TBILISI (AFP) — Baton-wielding police violently dispersed dozens of opposition protesters in the Georgian capital on Monday, witnesses said, as tensions flared after weeks of anti-government demonstrations.
Witnesses, including an AFP photographer, said dozens of police descended on the protesters when they gathered outside a police detention centre where clashes between police and the opposition had broken out last month.
“We came here to hold a peaceful rally. When we arrived and started the protest the police immediately started to crack down, beating people with batons and sticks,” one of the protesters, 22-year-old Levan Soselia, told AFP.
“People were running to escape and the police were chasing us and beating us,” he said.
An AFP photographer said both uniformed police and men in civilian clothes were hitting protesters with batons and that several people had been injured.
Police seized cameras and other equipment from photographers attempting to cover the incident. At least one photographer was badly beaten.
Interior Ministry Spokesman Shota Utiashvili played down the incident, calling it a “small fist fight” and saying no one had been seriously injured.
“The protesters blocked the entrance to the police station,” he told AFP. “The police told them to unblock the area and when they disobeyed the police tried to move them and a small fist fight broke out.”

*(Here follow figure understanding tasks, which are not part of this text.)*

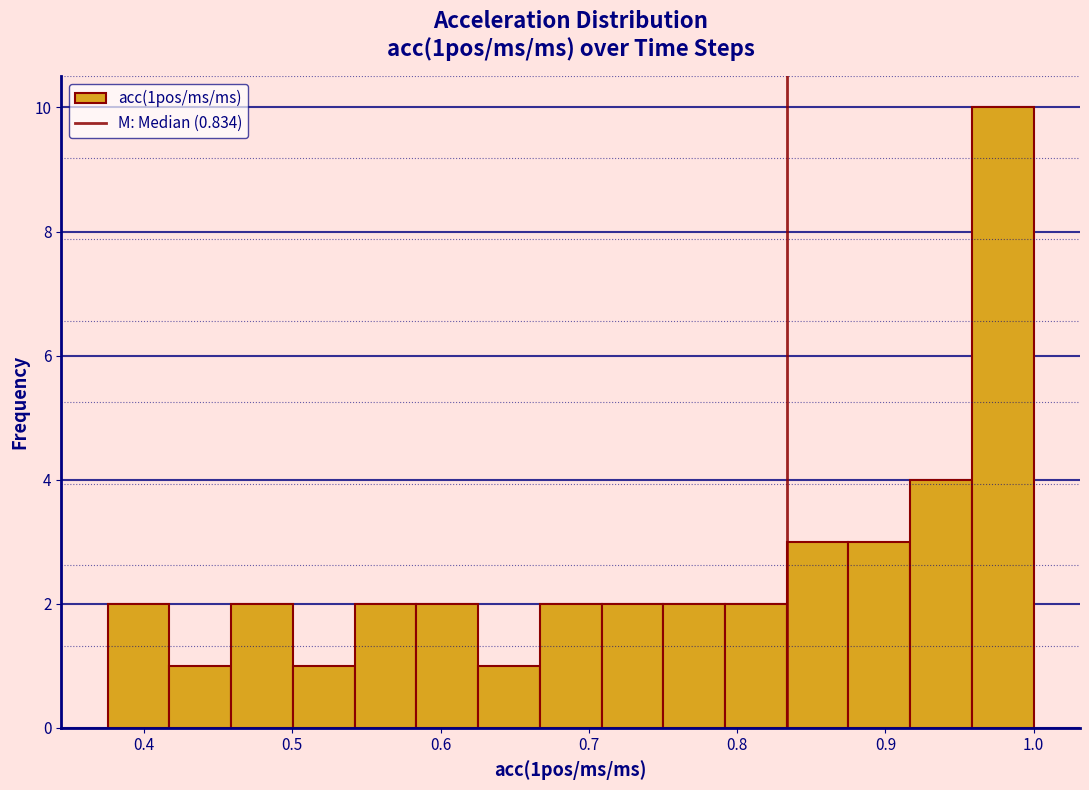

Which range on the x-axis has the tallest bar?

0.96 to 1.00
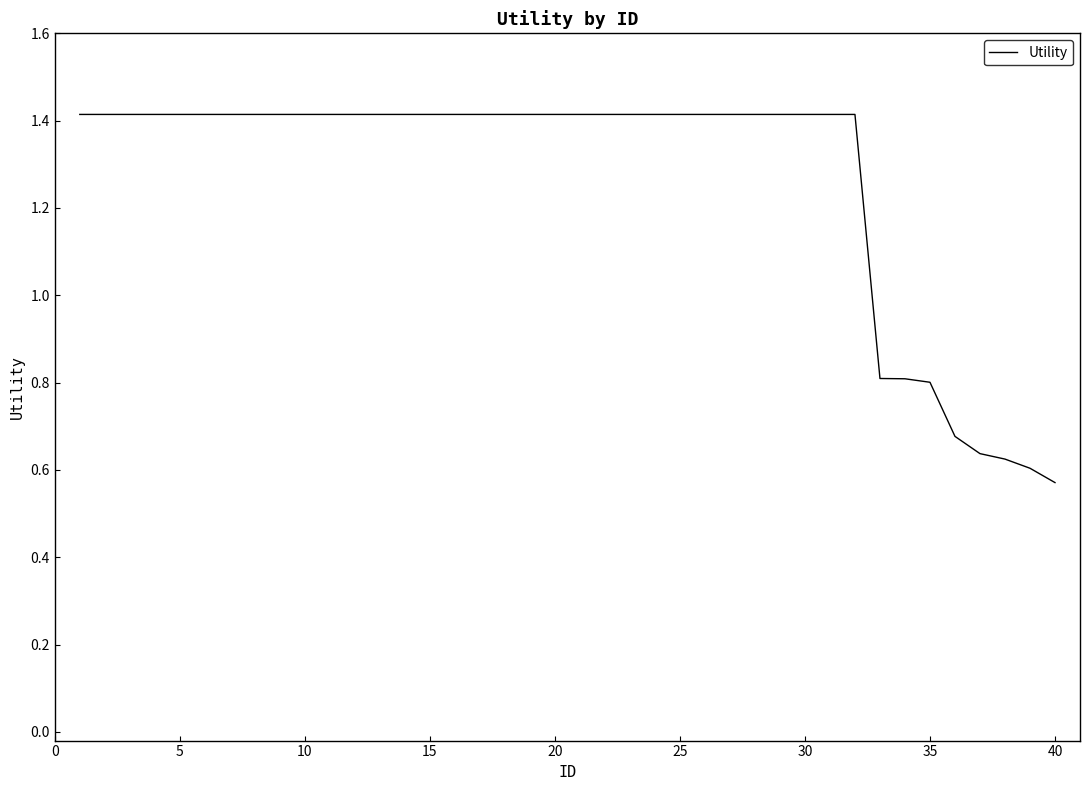

What is the difference between the second highest and second lowest values?

0.8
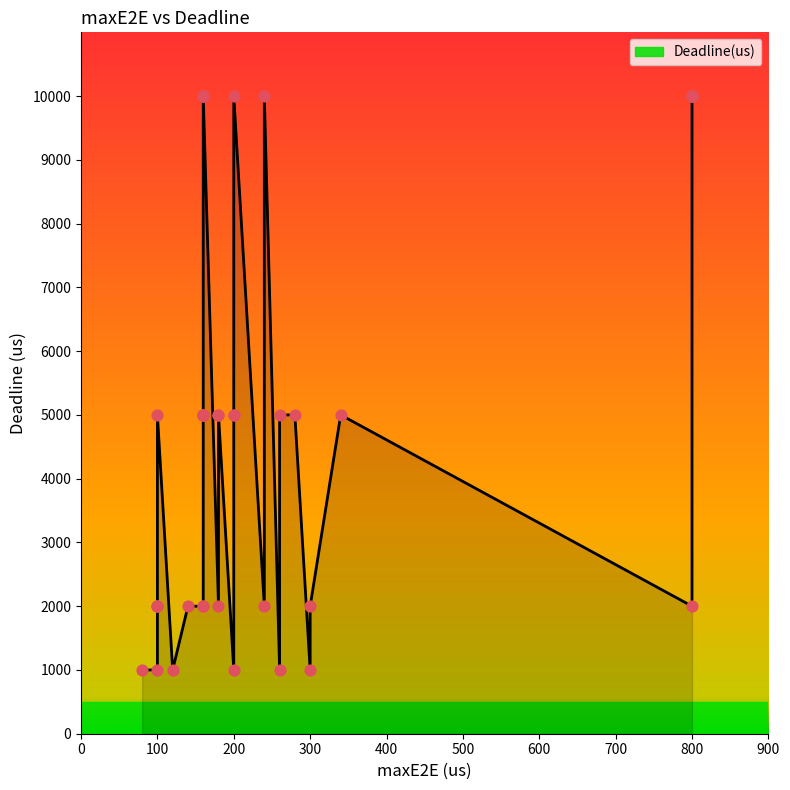

What is the ratio of the value at 13 to the value at 3?

0.5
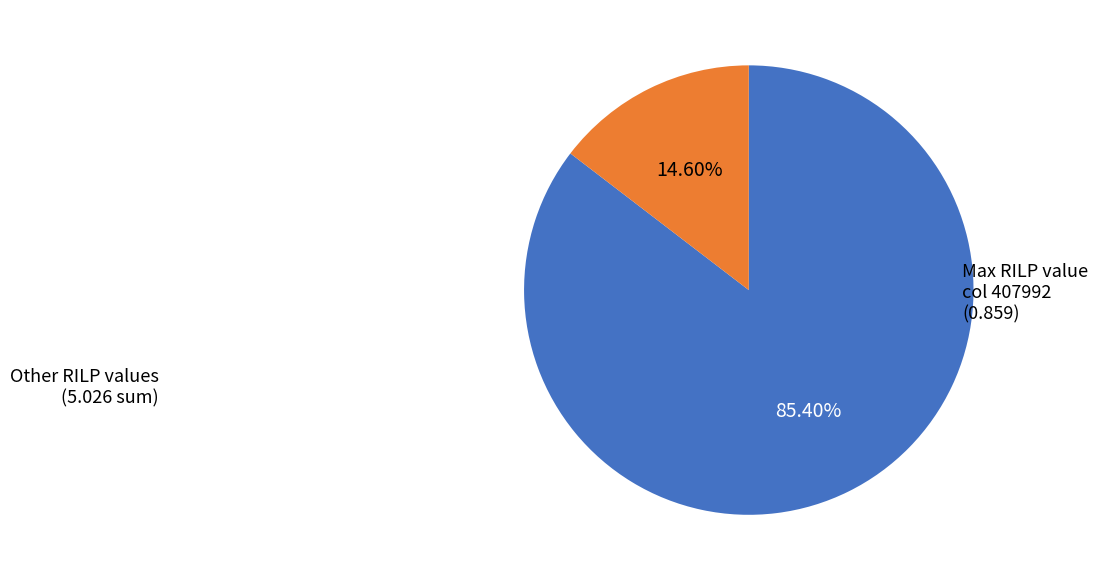

Is there any slice that represents more than half of the pie?

Yes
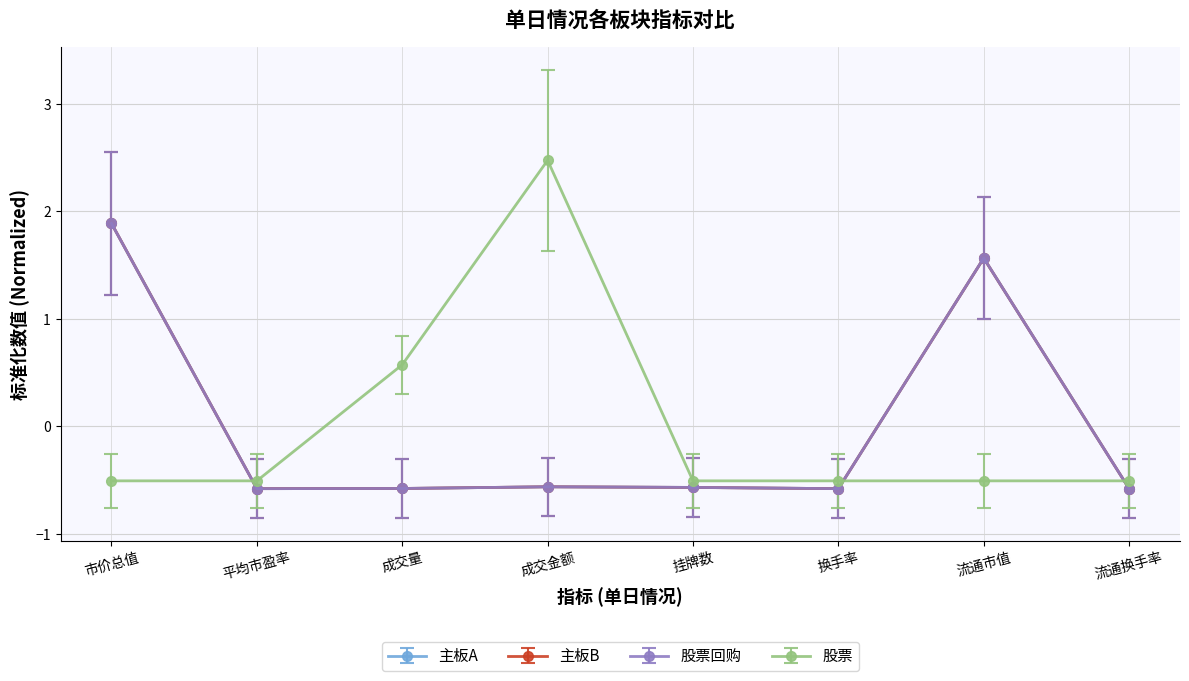

True or false: 主板A and 股票 cross at least once.

True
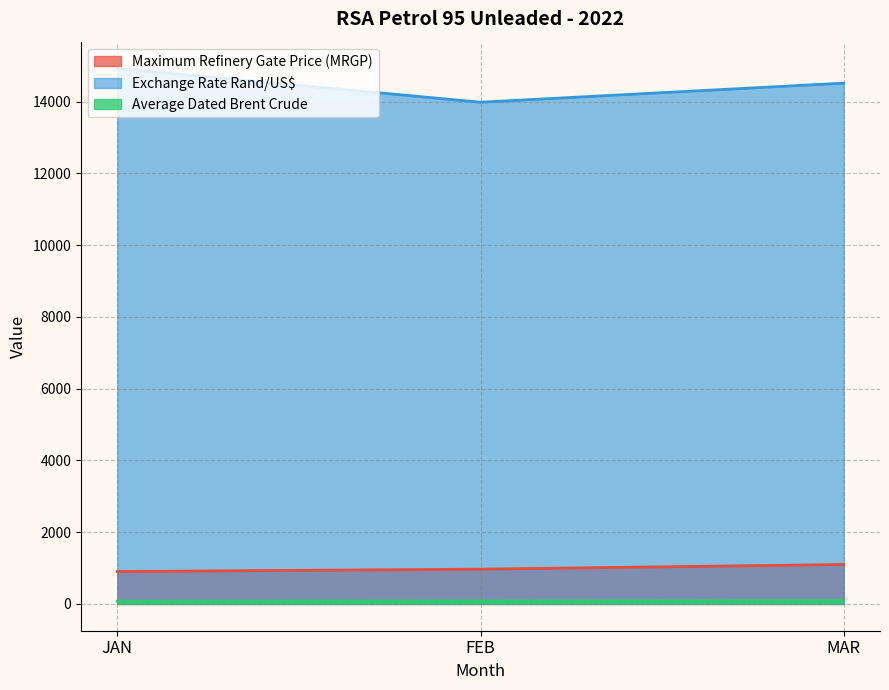

What position from the left is JAN?

1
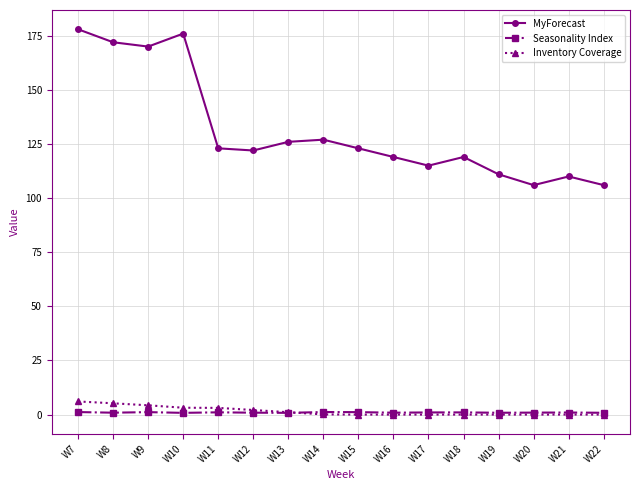

What is the value of the Seasonality Index point at the 9th from the left?

1.1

Utiashvili said up to 20 protesters had been detained and that there were no reports of serious injuries.
Opposition leader Nino Burjanadze said the incident was “an attempt to provoke a civil confrontation.”
“We have been warning about this for a long time,” she told Rustavi-2 television. “The authorities are responsible for what is happening.”
About an hour after the incident, several hundred protesters were gathered outside the detention centre with some opposition leaders.
A few police were behind a fence inside the centre’s grounds but there were no signs of the dozens of people who had earlier dispersed protesters.
At the scene, Burjanadze told AFP that the “crackdown” was a result of the international community’s failure to condemn Georgian authorities for what the opposition claims are illegal arrests of its supporters.
“There was no adequate reaction to illegal arrests of opposition protesters and this encouraged the authorities to take such actions,” she said.
Opponents accuse President Mikheil Saakashvili of having mishandled a five-day war with Russia last August and of having become increasingly autocratic since coming to power after the peaceful 2003 Rose Revolution.
Georgia’s opposition has been holding daily protests since April 9 to demand his resignation.
Clashes between police and protesters erupted twice last month, raising fears of wider unrest.
On Friday, protesters threw rocks and eggs at parliament speaker David Bakradze, prompting condemnation by Western diplomats in Tbilisi.